▸ Problem to work on
Copy the lines of the records from the one holding "[271, 52, 280, 110]" through the end of the records, with both ends included.

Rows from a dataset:
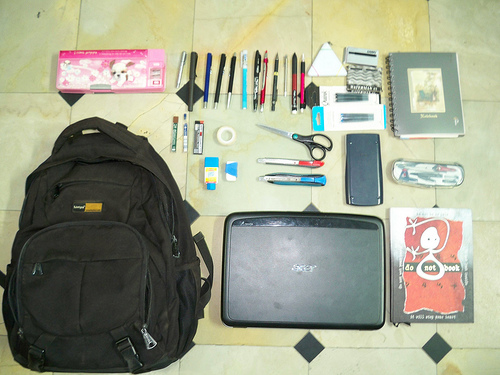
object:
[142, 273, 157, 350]
zipper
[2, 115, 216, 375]
backpack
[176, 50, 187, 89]
pens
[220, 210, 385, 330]
laptop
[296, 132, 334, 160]
handles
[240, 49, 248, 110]
pen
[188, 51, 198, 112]
pen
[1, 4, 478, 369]
table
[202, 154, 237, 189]
eraser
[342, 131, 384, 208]
calculator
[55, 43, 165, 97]
geometry set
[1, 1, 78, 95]
tile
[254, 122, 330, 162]
scissors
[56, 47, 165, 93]
box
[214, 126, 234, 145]
tape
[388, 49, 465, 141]
notebook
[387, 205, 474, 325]
book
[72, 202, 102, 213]
logo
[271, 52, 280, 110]
pencil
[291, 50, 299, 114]
marker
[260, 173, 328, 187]
white out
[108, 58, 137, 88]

▸ The result
[271, 52, 280, 110]
pencil
[291, 50, 299, 114]
marker
[260, 173, 328, 187]
white out
[108, 58, 137, 88]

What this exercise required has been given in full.